イラストを使ったワークショップを行う菅原さん

現在の活動内容

 “ナリワイ講座”の卒業生で作るOB会が、“ナリワイALLIANCE”だ。菅原さんは設立から現在まで、この会の代表を務めている。卒業生のうち希望者で構成され、同期だけにとどまらず、さまざまな人と知り合えるネットワークを作っている。
  活動内容は、月1回の「ナリワイcafe」と不定期に開催されるイベント。「ナリワイcafe」では一般の参加者を募り、メンバーがプレゼンをしたりワークショップをしたりと、やりたいことをする。特に庄内弁をかるたで学ぶ講座はとても好評だったという。今冬にはトークイベントも開催予定だ。

 「それぞれが自分のナリワイをしているんだけど、ゆるーくつながって助け合えるんです。それに、一人でやっても広がらない広報を、これだけの人が一緒にしてくれる。ビジネスとしても、みんなが繋がれるというのは、効果が大きいのかなと思います。ナリワイは、その人その人のライフスタイルに合わせてできるので、たとえ一度離れても、またやりたいと思ったら戻ってこれる場所になっていると思います」と菅原さんは語る。

 また、地元の通訳・ガイドで構成する「鶴岡 通訳案内士の会 CHAT CHAT」にも所属し、海外からの団体客などに庄内の魅力を伝えながら通訳を行っている。

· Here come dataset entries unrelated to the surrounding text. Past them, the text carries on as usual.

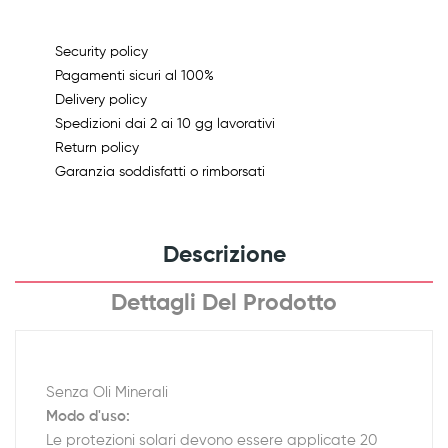
Security policy
Pagamenti sicuri al 100%
Delivery policy
Spedizioni dai 2 ai 10 gg lavorativi
Return policy
Garanzia soddisfatti o rimborsati
Descrizione
Dettagli Del Prodotto
Senza Oli Minerali
Modo d'uso:
Le protezioni solari devono essere applicate 20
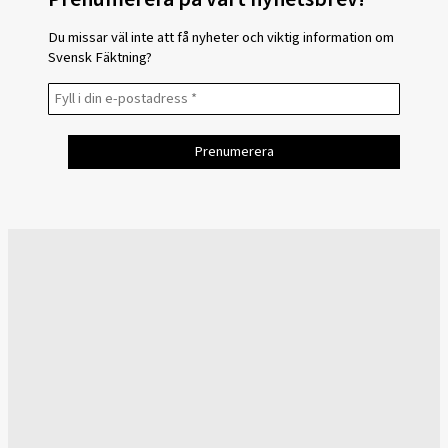
Du missar väl inte att få nyheter och viktig information om
Svensk Fäktning?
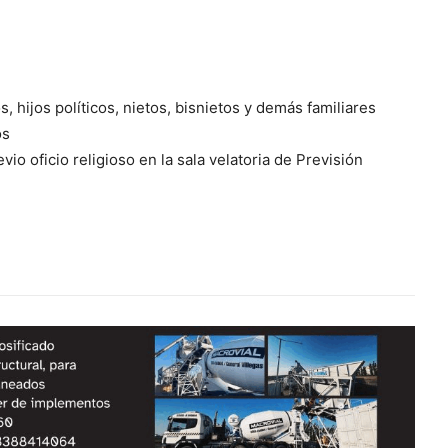
, hijos políticos, nietos, bisnietos y demás familiares
os
io oficio religioso en la sala velatoria de Previsión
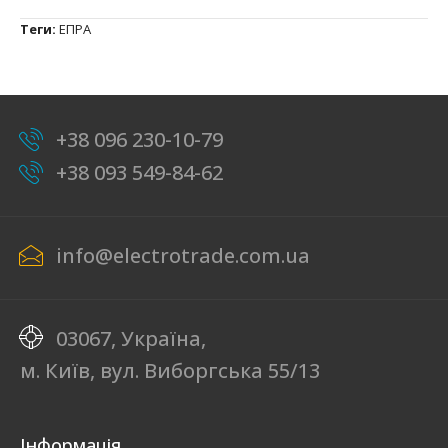
Теги:
ЕПРА
+38 096 230-10-79
+38 093 549-84-62
info@electrotrade.com.ua
03067, Україна,
м. Київ, вул. Виборгська 55/13
Інформація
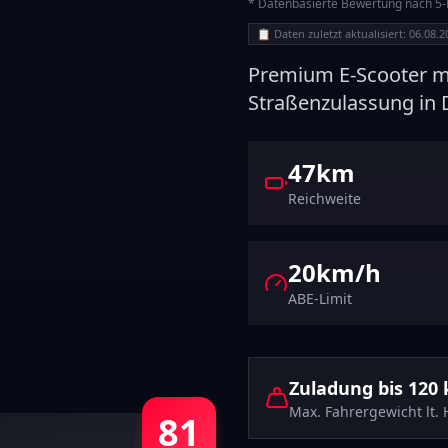
* Datenbasierte Bewertung nach 5-Kr
📋
Daten zuletzt aktualisiert: 06.08.
Premium E-Scooter m
Straßenzulassung in 
47km
Reichweite
20
km/h
ABE-Limit
Zuladung bis
120
Max. Fahrergewicht lt. 
81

ナリワイ起業講座卒業生たちがプロデュースした珈琲店。花、看板、店内装飾、販売する菓子などをメンバーが手掛けている

今後の目標・メッセージ

 「何かを始める時って、『自分がやりたいこと』というだけでなく『人の役に立ちたい』という気持ちもあると思うんです。でも、自分が社会のどこで必要とされているかは、自分で考えているだけじゃわからないんですよね。
 でも、価値観やバックグランドが違う人と話していろいろな視点や社会のニーズを知ると、自分がどこに必要とされているかが見えてきて、『自分がやりたいことでもあって、必要とされていることでもある自分の居場所』が見つかると思うんです。
 走り始めれば、一歩進むと違う景色が見えて。また一歩進むと違う景色が見えて……。ちっちゃい一歩って大事ですね」。